6. The method for classifying topological graph nodes by using a multi-information aggregated graph residual error generation model according to claim 5, wherein the output of the initial residual error graph convolution module of the k layer is calculated by the following formula;

wherein, X^(k-1)The input of the convolution module of the k-th layer initial residual map is shown, and when k is 1, the k is an initial residual term; alpha represents the proportional parameter of the residual error structure, and the initial residual error item and the characteristic output by the current graph convolution unit are calculated according to the proportional parameter alphaIndicating addition for information fusion; x^(k)Representing the output of the k-th layer initial residual map convolution module; dropout denotes a dropout cell, ReLU is a nonlinear activation cell,

the symmetric normalized Laplace matrix

representing an adjacency matrix with self-loops; i is_nIs an identity matrix;

is shown to pass through

To pair

Input moments during normalization operationsCharacteristic distribution of matrix X, by

To pair

And carrying out normalization operation to ensure information transmission.

7. The method for classifying topological graph nodes by using a multi-information aggregated graph residual generation model according to claim 5, wherein in the step S3, the method for constructing the noise graph specifically comprises:

graph dimension reduction representation generated by graph edge sampling

The calculation formula of (2) is as follows:

negative edge sample generated graph dimension reduction representation

The calculation formula of (2) is as follows:

wherein L is_kE is L as a known label matrix, and L is a label matrix;

is the collected negative side sample; graph edge sampling p_1θ(e_i，j|X，L_k) Is a random edge e between the node pairs i, j where the edge relation really exists in the graph structure_i，jProbability of sampling, negative edge sampling p_2θ(e_i，j|X，L_k) Is a random e in a node pair i, j where no edge relationship exists_i，jThe edge sampling probability.
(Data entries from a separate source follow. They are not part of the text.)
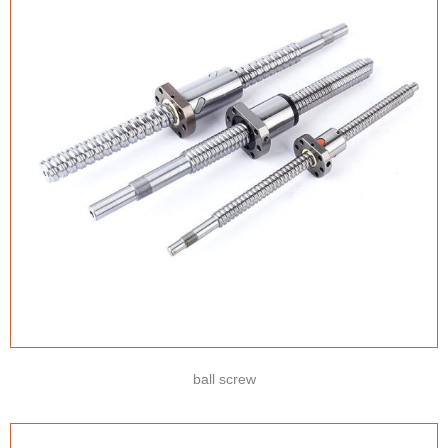
ball screw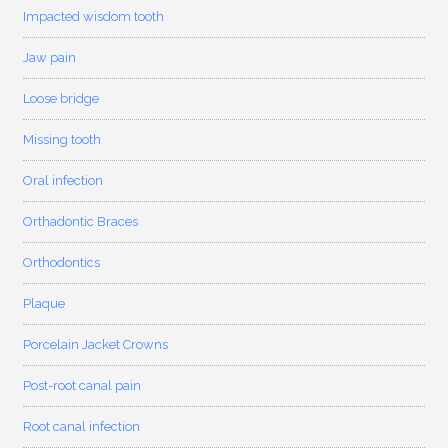
Impacted wisdom tooth
Jaw pain
Loose bridge
Missing tooth
Oral infection
Orthadontic Braces
Orthodontics
Plaque
Porcelain Jacket Crowns
Post-root canal pain
Root canal infection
8. The method for classifying topological graph nodes by using a multi-information aggregated graph residual error generation model according to claim 5, wherein the loss function in the supervision loss module in the step S4 is as follows:

ζ＝μ₁ζ₁+μ₂(ζ₂-LogSigmod(p_θ(G|X，L_k)+p_θ(L_k|X，G)+p_θ(G|X，L_k，L_m)))；

where ζ represents the graph residual generation for multi-information aggregationTotal loss function of model, ζ₁Zeta, the loss function representing the convolution module of the initial residual map of depth₂A loss function representing a dual layer perceptron module; logsigmoid (p)_θ(G|X，L_k))、p_θ（L_k|X，G)、p_θ(G|X，L_k，L_m) Respectively forming loss functions by joint distribution of graph structures, characteristic information and labels;

ζ₂、logsigmoid(p_θ(G|X，L_k))、p_θ(L_k|X，G)、p_θ(G|X，L_k，L_m) Loss functions which jointly form a random graph generation module; mu.s₁、μ₂Respectively representing super parameters of loss functions of the depth initial residual error map convolution module and the random map generation module; l is_mE is an unknown label matrix, and LogSigmoid represents a nonlinear function.

9. An electronic device, characterized in that the classification of the nodes of the topology graph is implemented using the method according to any of claims 5 to 8.

10. A computer storage medium having stored therein at least one program instruction which is loaded and executed by a processor to implement the method of classification of a topology graph node according to any of claims 5 to 8.